Protects Heart Health
There are a number of components of prickly pears that make it very good for heart health. First of all, the levels of fiber in the fruit can help lower the levels of (bad) LDL cholesterol in the body; while the significant levels of potassium can help to lower blood pressure, by relaxing the blood vessels and reducing the stress on the cardiovascular system. Finally, the betalains found in prickly pear, have been directly connected to strengthening the endothelial walls of blood vessels, thereby reducing the chances of weakening the circulatory system. Reducing cholesterol, lowering blood pressure, and strengthening blood vessels can prevent atherosclerosis, coronary heart diseases, and stroke.
Everyone is looking for a cure for cancer, but unfortunately, our best bet is still to eat as many antioxidants as we can to combat the effects of free radicals.

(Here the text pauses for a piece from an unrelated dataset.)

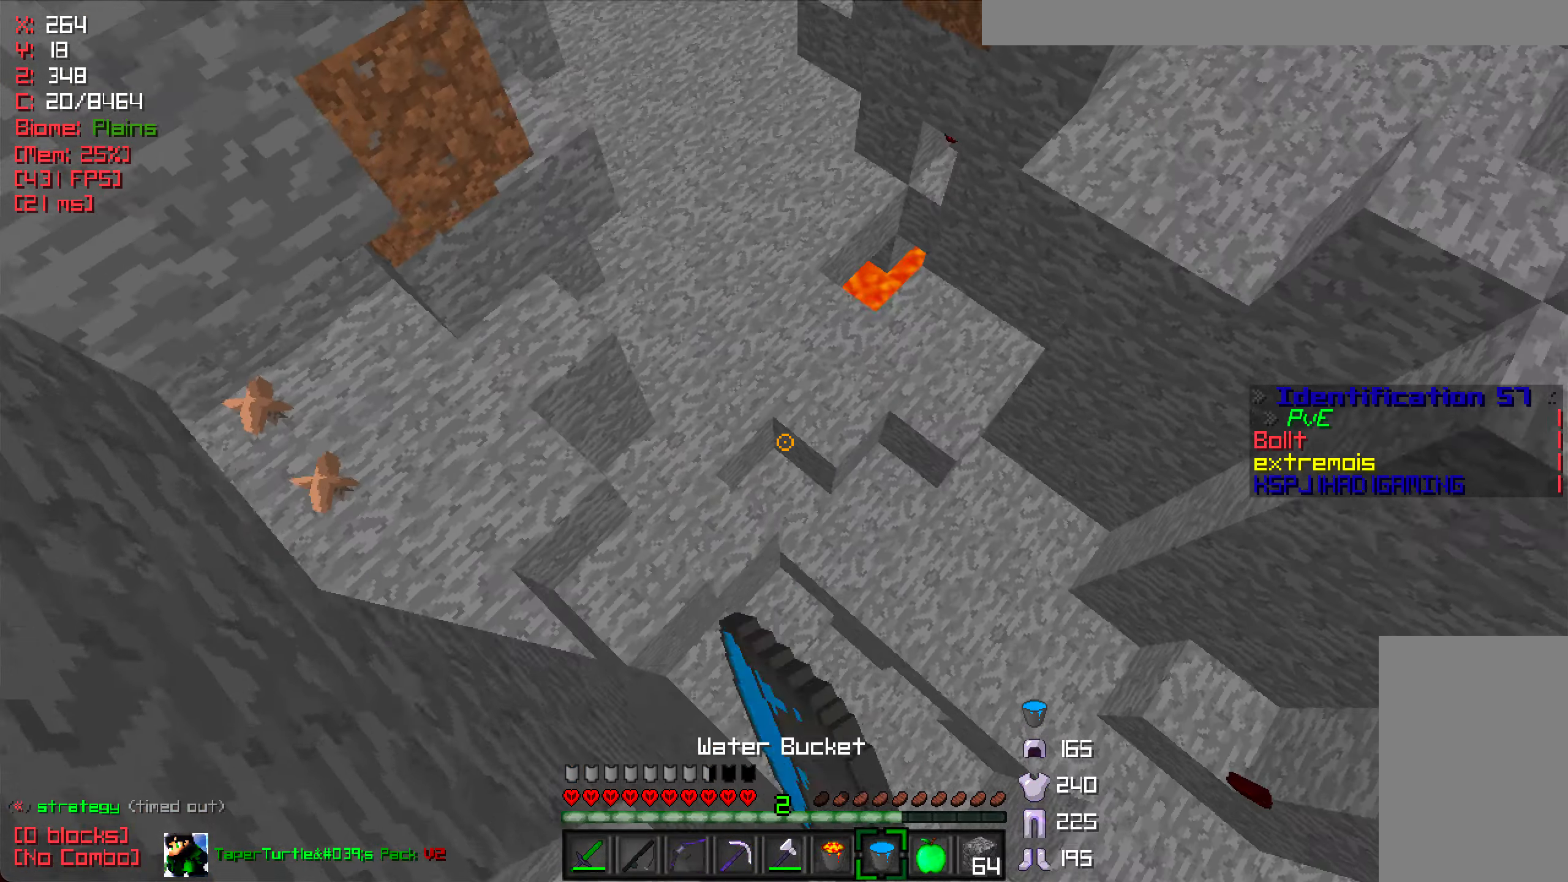
{"keys": ["d"], "mouse": [], "events": [[67, "mouse_left", "up"], [150, "d", "down"], [167, "mouse_left", "down"], [284, "mouse_left", "up"], [384, "w", "up"]]}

Prickly pears have high levels of flavonoids, polyphenols, and betalains, all of which act as antioxidant compounds and neutralize free radicals before they cause healthy cells to mutate into cancerous cells. Studies have shown lower chances of cancer in people who regularly add these types of antioxidants to their diet.
These antioxidant compounds do more than preventing cancer; they also protect the skin, lower the chances of premature aging, improve vision, prevent macular degeneration, and also increase the strength and functionality of your brain. Free radicals are partially responsible for the oxidation of neural cells that lead to dementia and Alzheimer’s disease. Polyphenolic compounds have been linked to increased cognitive activity.
Like all fruits with high fiber and nutrient density, low calories, and saturated fat, prickly pears can keep your body in a healthy form without packing on any extra weight. Also, the fiber and carbohydrates prevent you from overeating!
In traditional medicine, prickly pear was mashed and applied topically to parts of the body that were inflamed. When consumed, some of the antioxidants and minerals in prickly pears can lower inflammation, particularly in conditions like arthritis, gout, or muscle strain. It can also be topically applied to eliminate the swelling of bug bites, a method that has been in use for hundreds of years.